Когда Лина закрыла ноутбук, Дэн задал вопрос, который держал внутри с первых минут разговора.
– Вы сказали, структура есть у 99,97% людей. Она идентичная. Она связана с восприятием. Она не наша.
Лина посмотрела на него – и он увидел, как что-то в ней подобралось, как у кошки, заметившей движение.
– Я не говорила «не наша».
– Вы не говорили. Но вы так думаете.
Тишина. Тонкая, как стекло. Лина Вебер смотрела на Дэна Кёртиса через стол в кафе в Портленде, и Дэн видел, как за её глазами – серо-зелёными, усталыми – работает машина: рассчитывает, сколько можно сказать, чего нельзя, что он готов услышать, что – нет. Он видел всё это. Он всегда видел. Не чувствовал – видел.
– Мы не знаем, что это, – сказала она наконец. – Мы знаем, что она не описана, не генетическая в обычном смысле, и инвариантная между индивидами. Мой коллега-физик называет её конструкцией.
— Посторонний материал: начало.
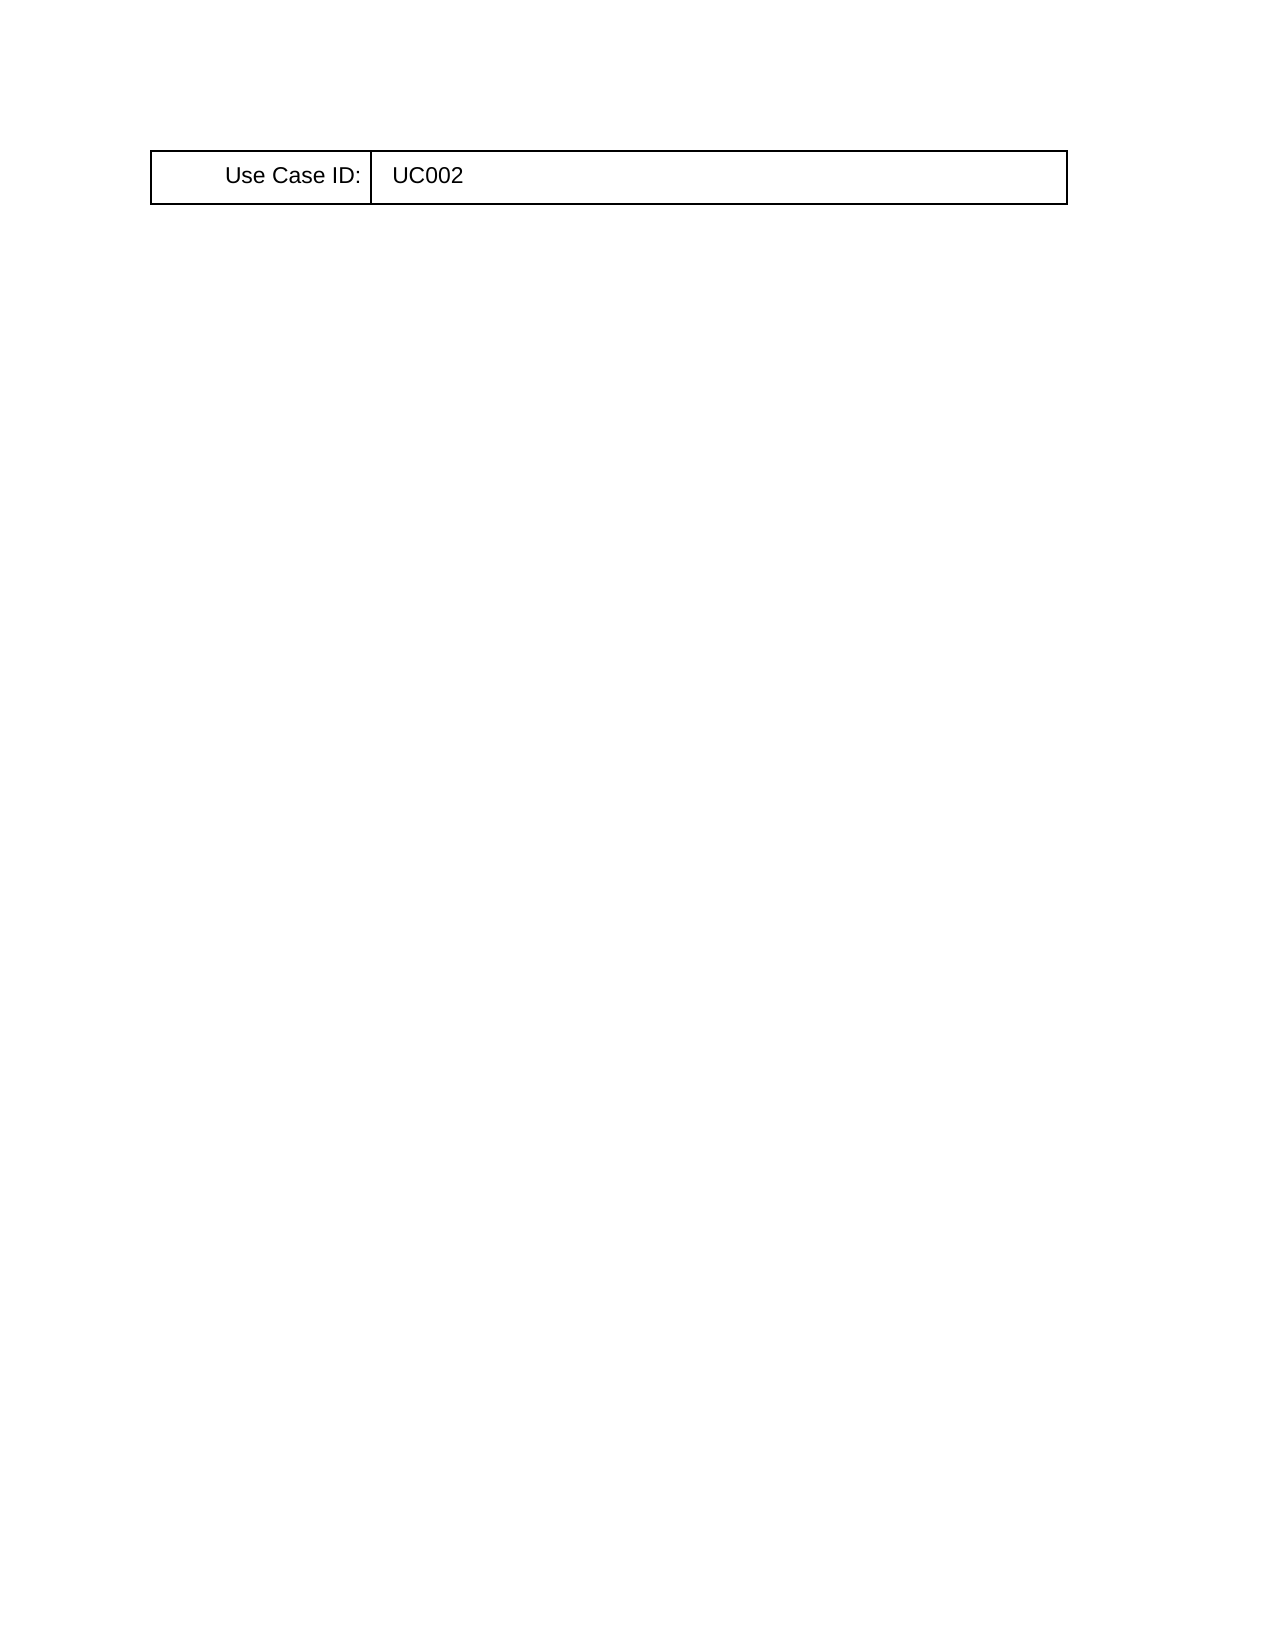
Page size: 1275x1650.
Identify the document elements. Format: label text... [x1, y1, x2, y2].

table_header Use Case ID: [152, 152, 370, 203]
table_header UC002 [372, 152, 1066, 203]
Моя коллега-хирург – чужеродной структурой. Я пока не называю её никак.
– Но вы прилетели из Берлина за одним человеком без неё.
Лина не ответила. Собрала ноутбук в рюкзак, допила кофе, поставила чашку. Руки – в постоянном движении, даже когда говорить было не о чем: крутила кольцо на ручке рюкзака, перебирала молнию.
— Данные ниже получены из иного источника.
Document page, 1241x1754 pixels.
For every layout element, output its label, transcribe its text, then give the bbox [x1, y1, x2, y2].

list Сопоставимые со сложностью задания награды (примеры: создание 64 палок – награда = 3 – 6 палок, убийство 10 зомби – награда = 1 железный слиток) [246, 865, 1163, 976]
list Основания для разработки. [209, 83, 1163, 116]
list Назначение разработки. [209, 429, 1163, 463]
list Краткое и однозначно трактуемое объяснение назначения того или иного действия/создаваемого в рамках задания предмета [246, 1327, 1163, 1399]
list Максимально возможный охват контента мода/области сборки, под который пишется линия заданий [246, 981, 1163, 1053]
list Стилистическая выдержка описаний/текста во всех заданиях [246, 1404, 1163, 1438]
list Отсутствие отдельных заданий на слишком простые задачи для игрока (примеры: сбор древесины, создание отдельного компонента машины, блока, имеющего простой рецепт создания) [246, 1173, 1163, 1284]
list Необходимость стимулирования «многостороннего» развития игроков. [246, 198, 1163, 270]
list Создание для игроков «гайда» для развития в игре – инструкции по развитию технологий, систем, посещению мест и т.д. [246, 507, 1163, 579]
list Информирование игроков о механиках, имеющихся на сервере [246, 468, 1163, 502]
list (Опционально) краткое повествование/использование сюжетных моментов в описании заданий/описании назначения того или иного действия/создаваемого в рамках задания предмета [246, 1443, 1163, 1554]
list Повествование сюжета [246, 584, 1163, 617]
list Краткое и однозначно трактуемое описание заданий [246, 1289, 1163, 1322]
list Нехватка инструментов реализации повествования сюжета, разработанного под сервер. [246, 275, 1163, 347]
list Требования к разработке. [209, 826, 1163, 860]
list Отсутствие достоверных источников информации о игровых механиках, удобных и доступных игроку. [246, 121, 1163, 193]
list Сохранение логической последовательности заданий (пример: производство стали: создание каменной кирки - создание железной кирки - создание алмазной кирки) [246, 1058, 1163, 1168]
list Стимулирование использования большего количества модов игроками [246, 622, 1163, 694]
– Дэн, – сказала она. – Я пришлю вам билеты. И… – она замялась, и это было первое настоящее замешательство, которое он у неё видел, – если у вас есть вопросы. Любые. Вы можете позвонить мне. В любое время.
– У меня один вопрос.
– Да?
– Вы видите ту женщину с ребёнком? Которая смеялась минуту назад?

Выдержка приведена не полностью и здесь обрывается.